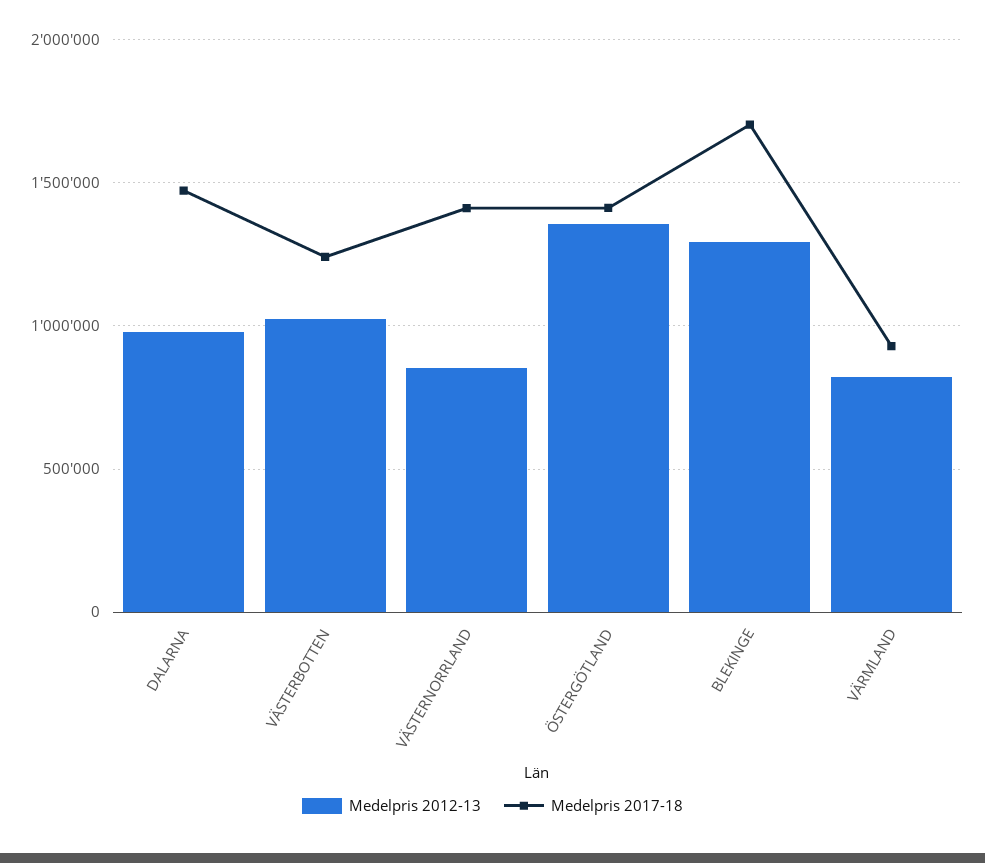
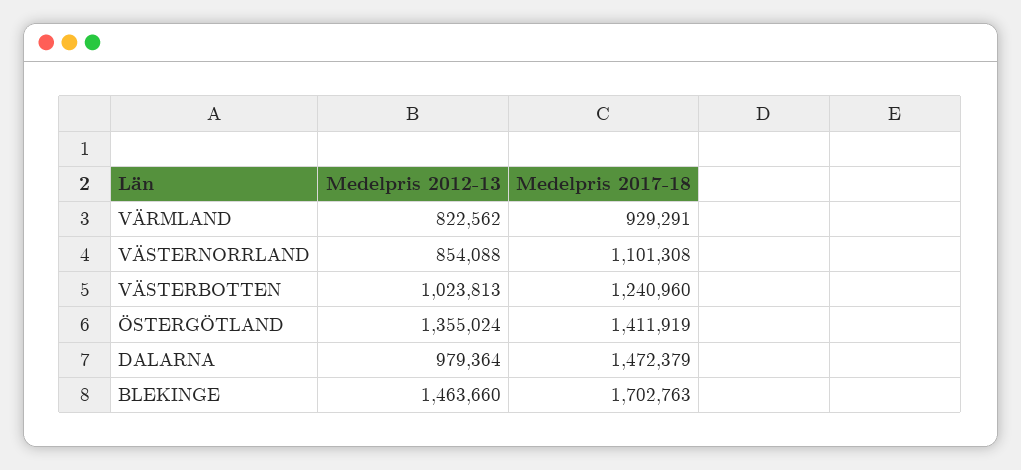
  {
    "Medelpris 2012-13": {
      "DALARNA": 979364,
      "VÄSTERBOTTEN": 1023813,
      "VÄSTERNORRLAND": 854088,
      "ÖSTERGÖTLAND": 1355024,
-     "BLEKINGE": 1300000,
+     "BLEKINGE": 1463660,
      "VÄRMLAND": 822562
    },
    "Medelpris 2017-18": {
      "DALARNA": 1472379,
      "VÄSTERBOTTEN": 1240960,
-     "VÄSTERNORRLAND": 1400000,
+     "VÄSTERNORRLAND": 1101308,
      "ÖSTERGÖTLAND": 1411919,
      "BLEKINGE": 1702763,
      "VÄRMLAND": 929291
    }
  }

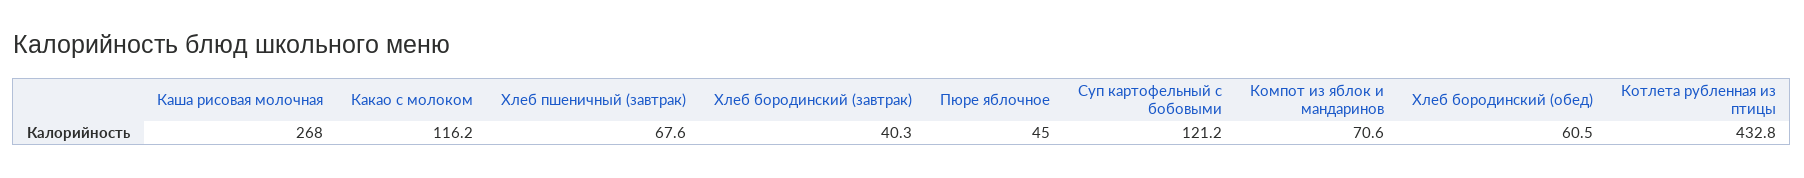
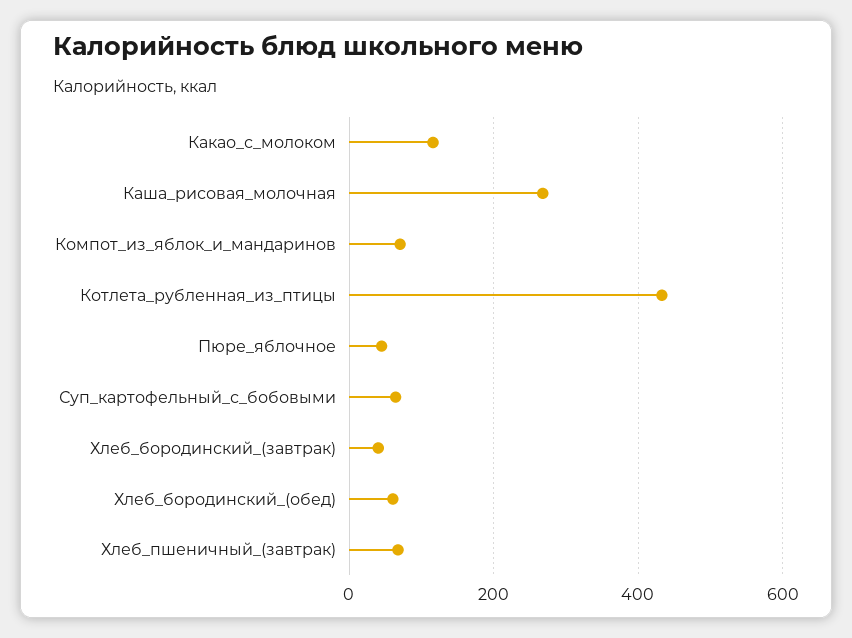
  {
    "Каша рисовая молочная": 268,
    "Какао с молоком": 116.2,
    "Хлеб пшеничный (завтрак)": 67.6,
    "Хлеб бородинский (завтрак)": 40.3,
    "Пюре яблочное": 45,
-   "Суп картофельный с бобовыми": 121.2,
+   "Суп картофельный с бобовыми": 60,
    "Компот из яблок и мандаринов": 70.6,
    "Хлеб бородинский (обед)": 60.5,
    "Котлета рубленная из птицы": 432.8
  }

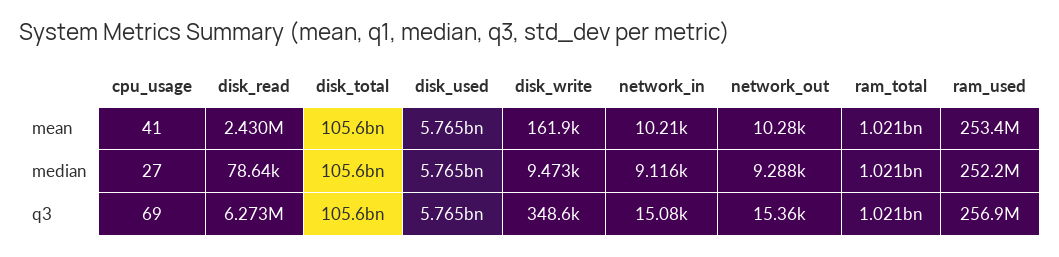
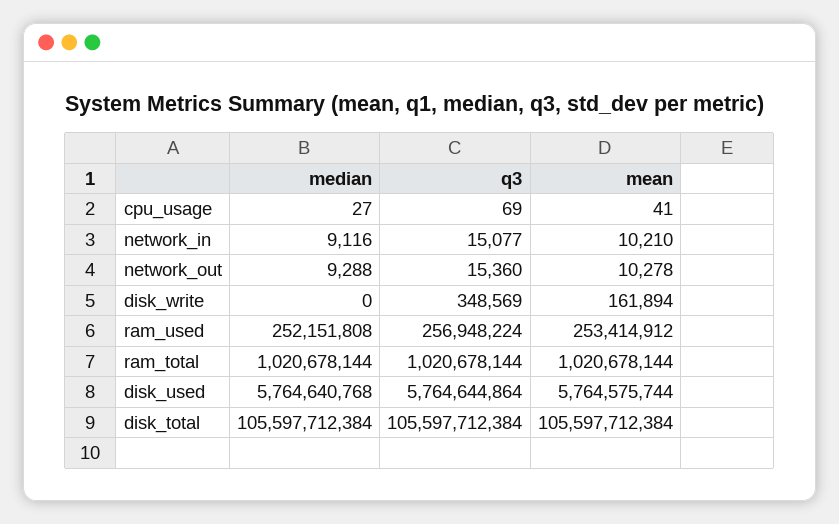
  {
    "cpu_usage": {
      "mean": 41,
      "median": 27,
      "q3": 69
    },
-   "disk_read": {
-     "mean": 2430000,
-     "median": 78640,
-     "q3": 6273000
-   },
    "disk_total": {
      "mean": 105597712384,
      "median": 105597712384,
      "q3": 105597712384
    },
    "disk_used": {
      "mean": 5764575744,
      "median": 5764640768,
      "q3": 5764644864
    },
    "disk_write": {
      "mean": 161894,
-     "median": 9473,
+     "median": 0,
      "q3": 348569
    },
    "network_in": {
      "mean": 10210,
      "median": 9116,
      "q3": 15077
    },
    "network_out": {
      "mean": 10278,
      "median": 9288,
      "q3": 15360
    },
    "ram_total": {
      "mean": 1020678144,
      "median": 1020678144,
      "q3": 1020678144
    },
    "ram_used": {
      "mean": 253414912,
      "median": 252151808,
      "q3": 256948224
    }
  }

§ Work required: Report every line of the entries that carries the word "VÄSTERBOTTEN".

§ Exercise answer:
      "VÄSTERBOTTEN": 1023813,
      "VÄSTERBOTTEN": 1240960,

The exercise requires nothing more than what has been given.